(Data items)
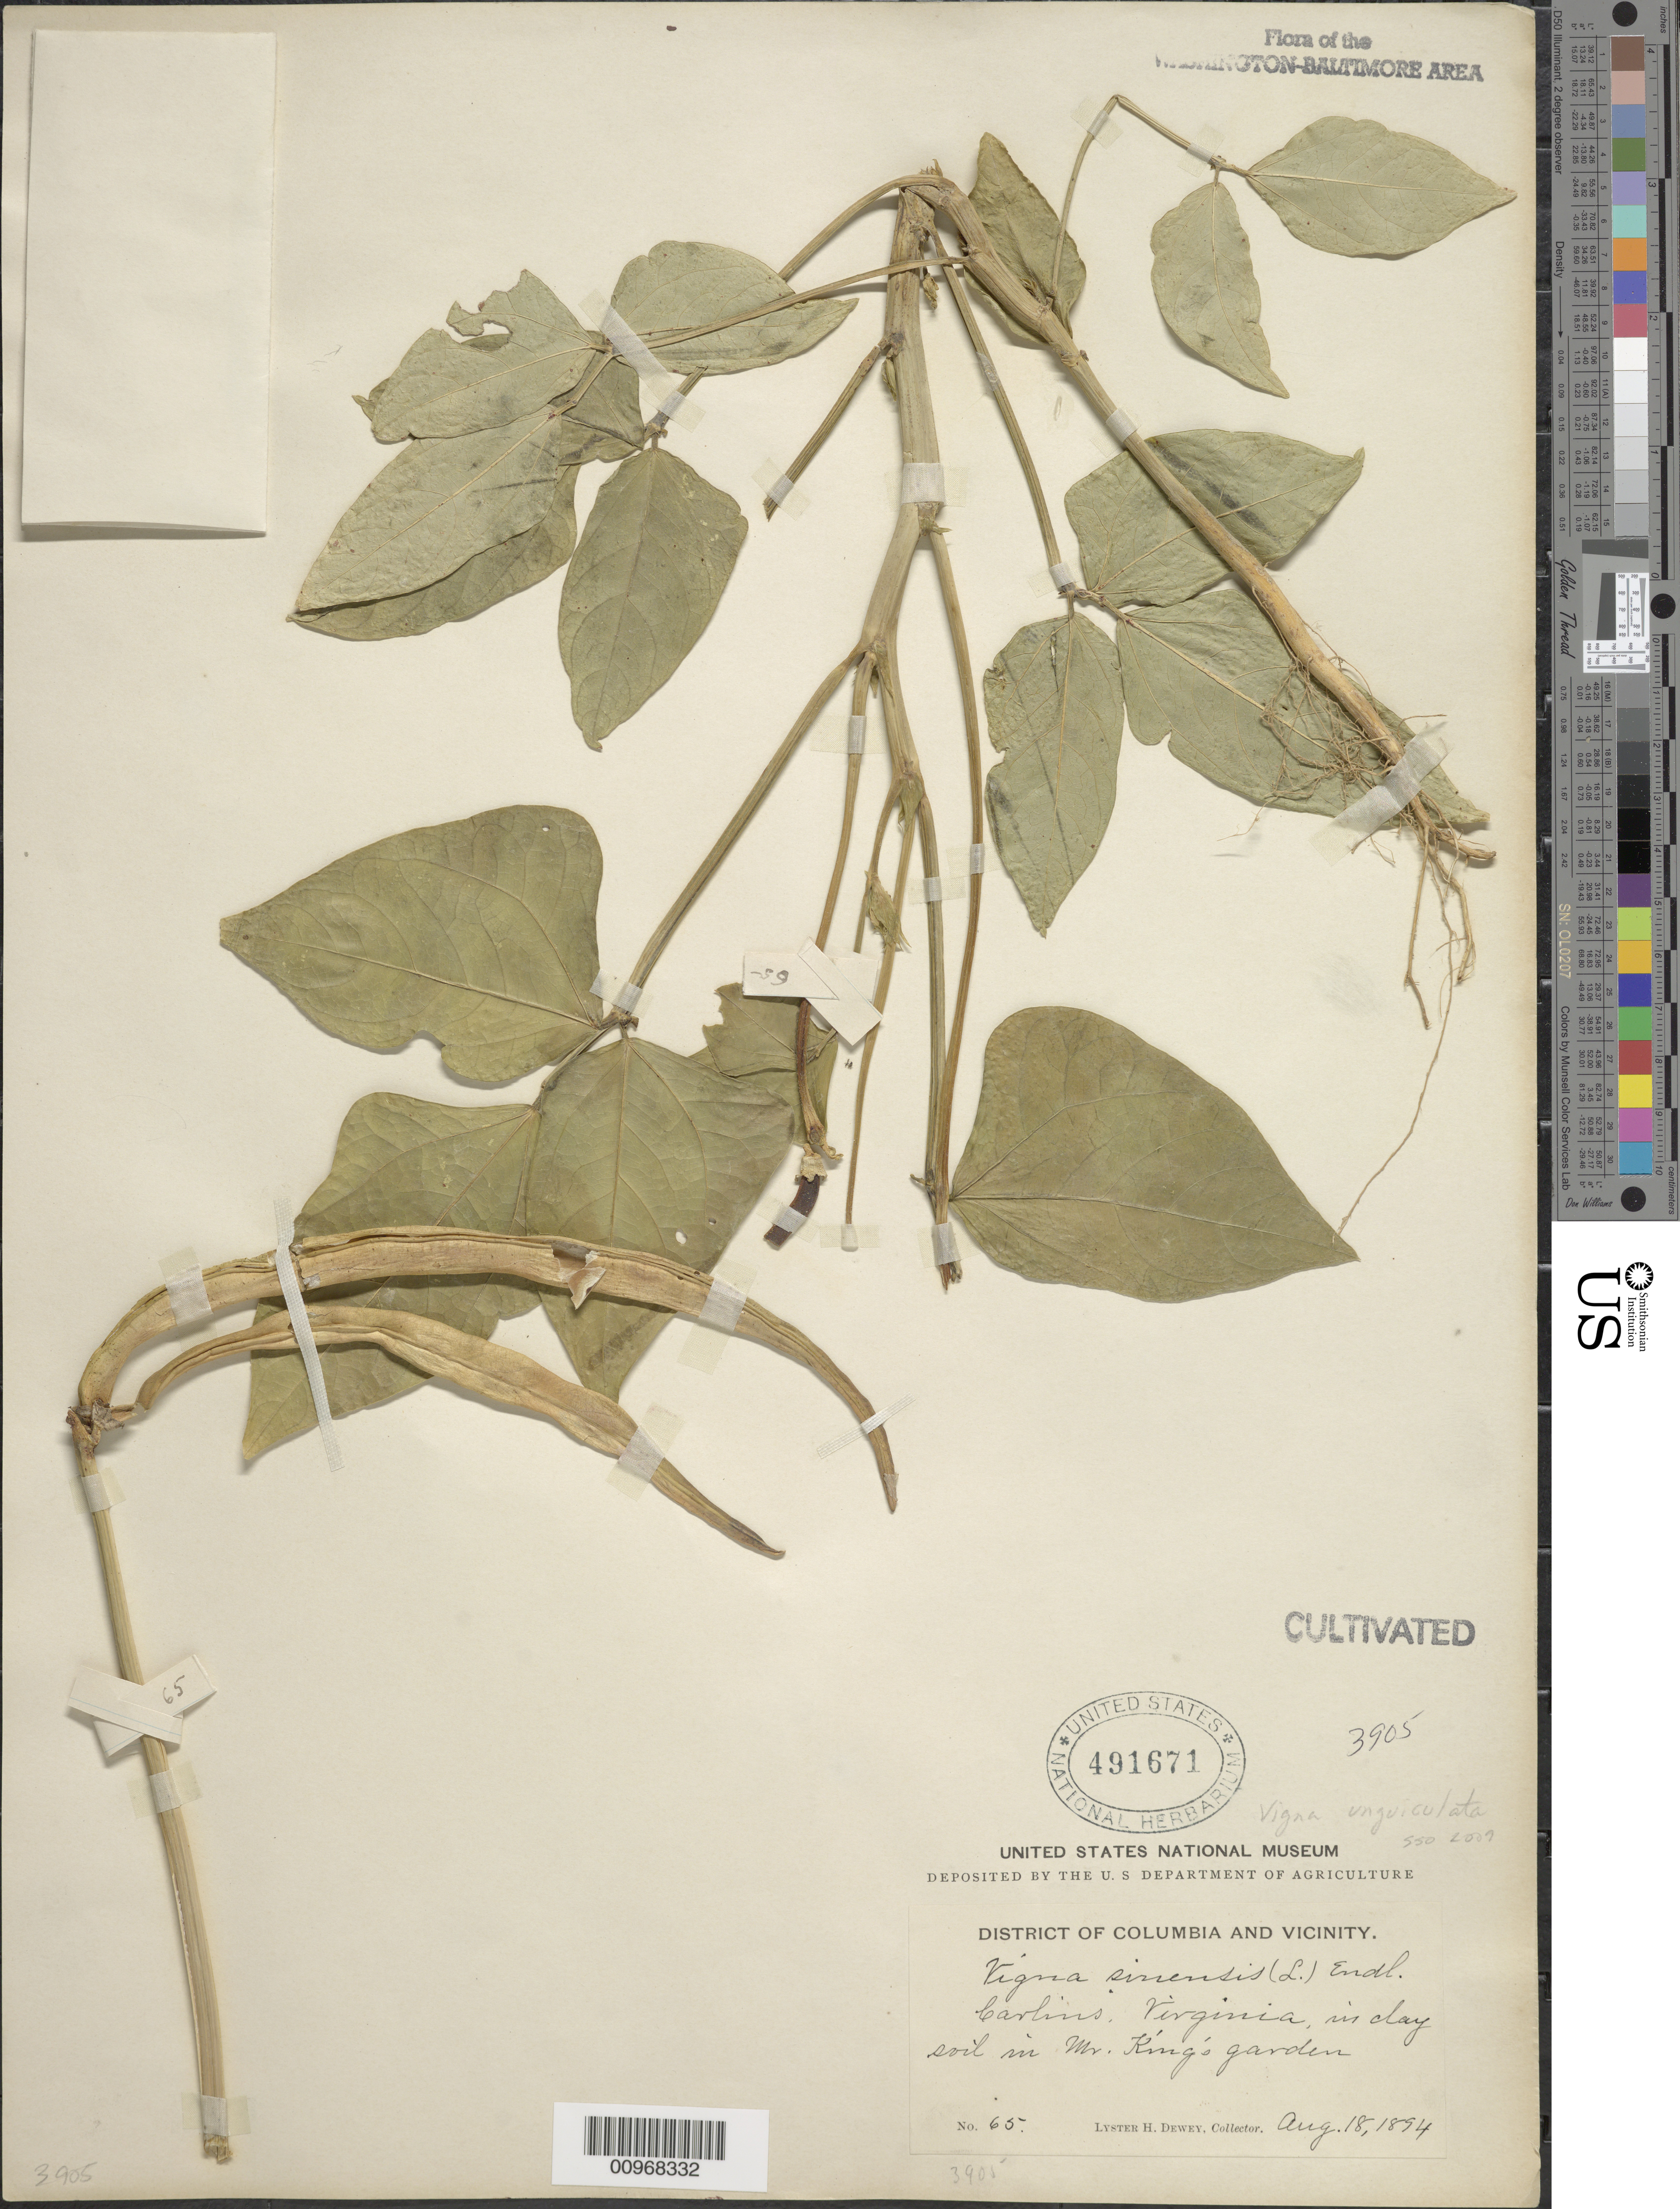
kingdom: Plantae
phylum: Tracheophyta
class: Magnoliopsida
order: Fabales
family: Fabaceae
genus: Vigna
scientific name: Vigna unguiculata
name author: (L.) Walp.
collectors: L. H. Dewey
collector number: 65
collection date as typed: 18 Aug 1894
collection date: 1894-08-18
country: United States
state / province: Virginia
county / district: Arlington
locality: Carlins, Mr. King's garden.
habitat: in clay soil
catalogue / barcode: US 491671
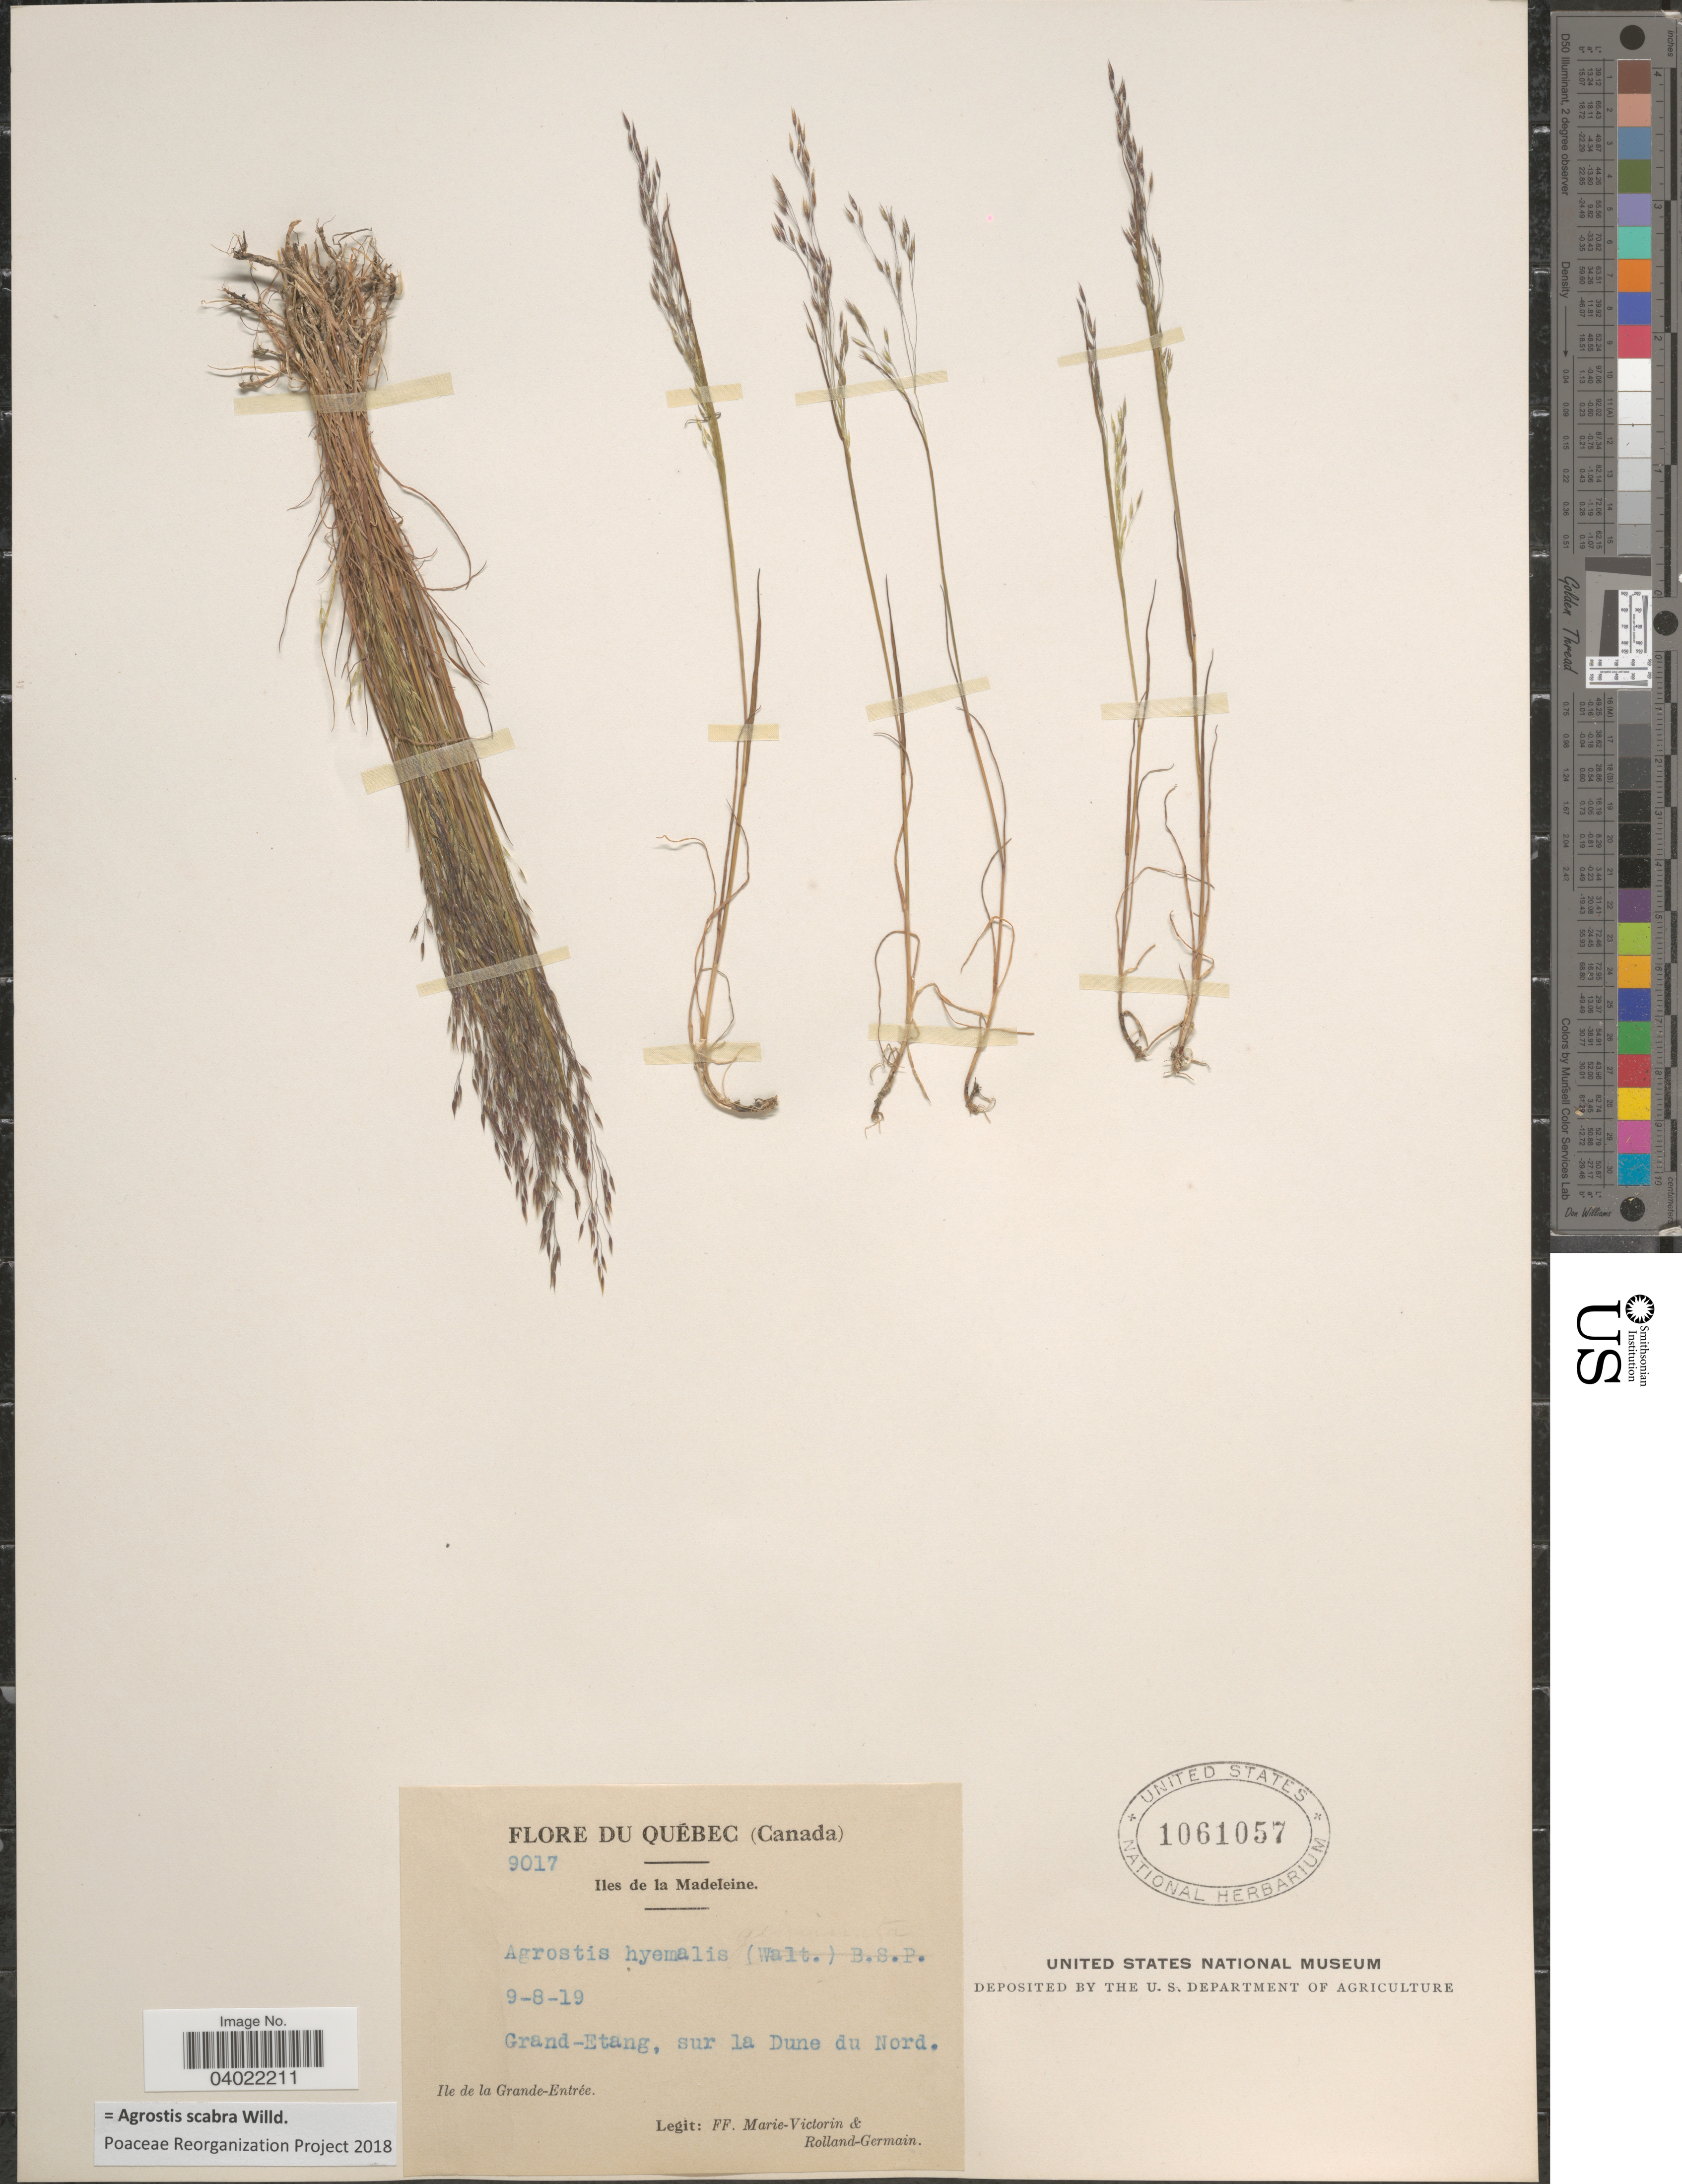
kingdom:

## Task to carry out:
Reproduce the entries word for word from their start through the line containing "country: United States", including that line, and omit the pictures.

## Task result:
kingdom: Plantae
phylum: Tracheophyta
class: Magnoliopsida
order: Fabales
family: Fabaceae
genus: Vigna
scientific name: Vigna unguiculata
name author: (L.) Walp.
collectors: L. H. Dewey
collector number: 65
collection date as typed: 18 Aug 1894
collection date: 1894-08-18
country: United States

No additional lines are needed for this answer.